■ **Data in this exercise**:
-=-=-

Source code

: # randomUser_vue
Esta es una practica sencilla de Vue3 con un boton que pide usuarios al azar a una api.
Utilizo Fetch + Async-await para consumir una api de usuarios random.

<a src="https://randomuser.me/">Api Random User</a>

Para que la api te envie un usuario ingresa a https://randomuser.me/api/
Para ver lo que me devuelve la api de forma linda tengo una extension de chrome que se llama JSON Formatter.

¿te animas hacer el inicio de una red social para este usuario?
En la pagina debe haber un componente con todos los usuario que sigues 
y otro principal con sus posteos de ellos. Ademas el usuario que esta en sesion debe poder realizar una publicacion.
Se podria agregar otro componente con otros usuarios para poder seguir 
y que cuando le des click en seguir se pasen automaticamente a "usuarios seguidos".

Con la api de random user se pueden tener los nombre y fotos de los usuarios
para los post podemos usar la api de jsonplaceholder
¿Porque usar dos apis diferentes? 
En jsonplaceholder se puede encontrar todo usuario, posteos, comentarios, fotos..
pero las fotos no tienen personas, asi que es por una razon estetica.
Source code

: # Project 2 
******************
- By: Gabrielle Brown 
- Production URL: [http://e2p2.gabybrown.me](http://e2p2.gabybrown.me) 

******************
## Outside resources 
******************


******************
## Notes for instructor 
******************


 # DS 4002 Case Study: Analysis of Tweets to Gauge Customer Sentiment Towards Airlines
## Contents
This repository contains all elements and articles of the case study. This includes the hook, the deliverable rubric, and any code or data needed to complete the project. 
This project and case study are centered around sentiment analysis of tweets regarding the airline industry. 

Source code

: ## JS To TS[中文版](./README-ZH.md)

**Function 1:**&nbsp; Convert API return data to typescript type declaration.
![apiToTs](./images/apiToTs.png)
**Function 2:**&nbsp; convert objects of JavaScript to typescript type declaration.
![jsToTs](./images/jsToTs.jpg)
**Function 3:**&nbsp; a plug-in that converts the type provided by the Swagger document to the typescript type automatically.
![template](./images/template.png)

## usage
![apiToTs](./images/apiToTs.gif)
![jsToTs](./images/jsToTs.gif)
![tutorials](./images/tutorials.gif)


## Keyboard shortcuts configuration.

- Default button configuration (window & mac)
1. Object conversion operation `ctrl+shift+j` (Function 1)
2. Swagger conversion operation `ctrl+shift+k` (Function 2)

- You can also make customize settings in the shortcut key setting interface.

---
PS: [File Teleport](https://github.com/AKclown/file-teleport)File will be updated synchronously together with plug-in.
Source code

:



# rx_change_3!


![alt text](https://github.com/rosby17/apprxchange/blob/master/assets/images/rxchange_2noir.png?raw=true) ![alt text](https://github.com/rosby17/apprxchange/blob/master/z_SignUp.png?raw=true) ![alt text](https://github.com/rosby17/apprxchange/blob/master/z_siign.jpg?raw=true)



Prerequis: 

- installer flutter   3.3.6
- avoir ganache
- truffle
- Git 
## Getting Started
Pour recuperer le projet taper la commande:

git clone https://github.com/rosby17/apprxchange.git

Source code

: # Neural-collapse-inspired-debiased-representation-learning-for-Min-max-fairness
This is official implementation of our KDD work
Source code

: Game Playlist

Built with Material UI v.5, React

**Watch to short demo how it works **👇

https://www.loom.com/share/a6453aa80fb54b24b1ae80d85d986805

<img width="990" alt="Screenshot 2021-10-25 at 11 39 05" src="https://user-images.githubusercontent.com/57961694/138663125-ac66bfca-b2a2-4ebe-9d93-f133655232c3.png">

-=-=-

■ **Task statement**:
Say each line again exactly as it appears above.

■ **Written answer**:
Source code

: # randomUser_vue
Esta es una practica sencilla de Vue3 con un boton que pide usuarios al azar a una api.
Utilizo Fetch + Async-await para consumir una api de usuarios random.

<a src="https://randomuser.me/">Api Random User</a>

Para que la api te envie un usuario ingresa a https://randomuser.me/api/
Para ver lo que me devuelve la api de forma linda tengo una extension de chrome que se llama JSON Formatter.

¿te animas hacer el inicio de una red social para este usuario?
En la pagina debe haber un componente con todos los usuario que sigues 
y otro principal con sus posteos de ellos. Ademas el usuario que esta en sesion debe poder realizar una publicacion.
Se podria agregar otro componente con otros usuarios para poder seguir 
y que cuando le des click en seguir se pasen automaticamente a "usuarios seguidos".

Con la api de random user se pueden tener los nombre y fotos de los usuarios
para los post podemos usar la api de jsonplaceholder
¿Porque usar dos apis diferentes? 
En jsonplaceholder se puede encontrar todo usuario, posteos, comentarios, fotos..
pero las fotos no tienen personas, asi que es por una razon estetica.
Source code

: # Project 2 
******************
- By: Gabrielle Brown 
- Production URL: [http://e2p2.gabybrown.me](http://e2p2.gabybrown.me) 

******************
## Outside resources 
******************


******************
## Notes for instructor 
******************


 # DS 4002 Case Study: Analysis of Tweets to Gauge Customer Sentiment Towards Airlines
## Contents
This repository contains all elements and articles of the case study. This includes the hook, the deliverable rubric, and any code or data needed to complete the project. 
This project and case study are centered around sentiment analysis of tweets regarding the airline industry. 

Source code

: ## JS To TS[中文版](./README-ZH.md)

**Function 1:**&nbsp; Convert API return data to typescript type declaration.
![apiToTs](./images/apiToTs.png)
**Function 2:**&nbsp; convert objects of JavaScript to typescript type declaration.
![jsToTs](./images/jsToTs.jpg)
**Function 3:**&nbsp; a plug-in that converts the type provided by the Swagger document to the typescript type automatically.
![template](./images/template.png)

## usage
![apiToTs](./images/apiToTs.gif)
![jsToTs](./images/jsToTs.gif)
![tutorials](./images/tutorials.gif)


## Keyboard shortcuts configuration.

- Default button configuration (window & mac)
1. Object conversion operation `ctrl+shift+j` (Function 1)
2. Swagger conversion operation `ctrl+shift+k` (Function 2)

- You can also make customize settings in the shortcut key setting interface.

---
PS: [File Teleport](https://github.com/AKclown/file-teleport)File will be updated synchronously together with plug-in.
Source code

:



# rx_change_3!


![alt text](https://github.com/rosby17/apprxchange/blob/master/assets/images/rxchange_2noir.png?raw=true) ![alt text](https://github.com/rosby17/apprxchange/blob/master/z_SignUp.png?raw=true) ![alt text](https://github.com/rosby17/apprxchange/blob/master/z_siign.jpg?raw=true)



Prerequis: 

- installer flutter   3.3.6
- avoir ganache
- truffle
- Git 
## Getting Started
Pour recuperer le projet taper la commande:

git clone https://github.com/rosby17/apprxchange.git

Source code

: # Neural-collapse-inspired-debiased-representation-learning-for-Min-max-fairness
This is official implementation of our KDD work
Source code

: Game Playlist

Built with Material UI v.5, React

**Watch to short demo how it works **👇

https://www.loom.com/share/a6453aa80fb54b24b1ae80d85d986805

<img width="990" alt="Screenshot 2021-10-25 at 11 39 05" src="https://user-images.githubusercontent.com/57961694/138663125-ac66bfca-b2a2-4ebe-9d93-f133655232c3.png">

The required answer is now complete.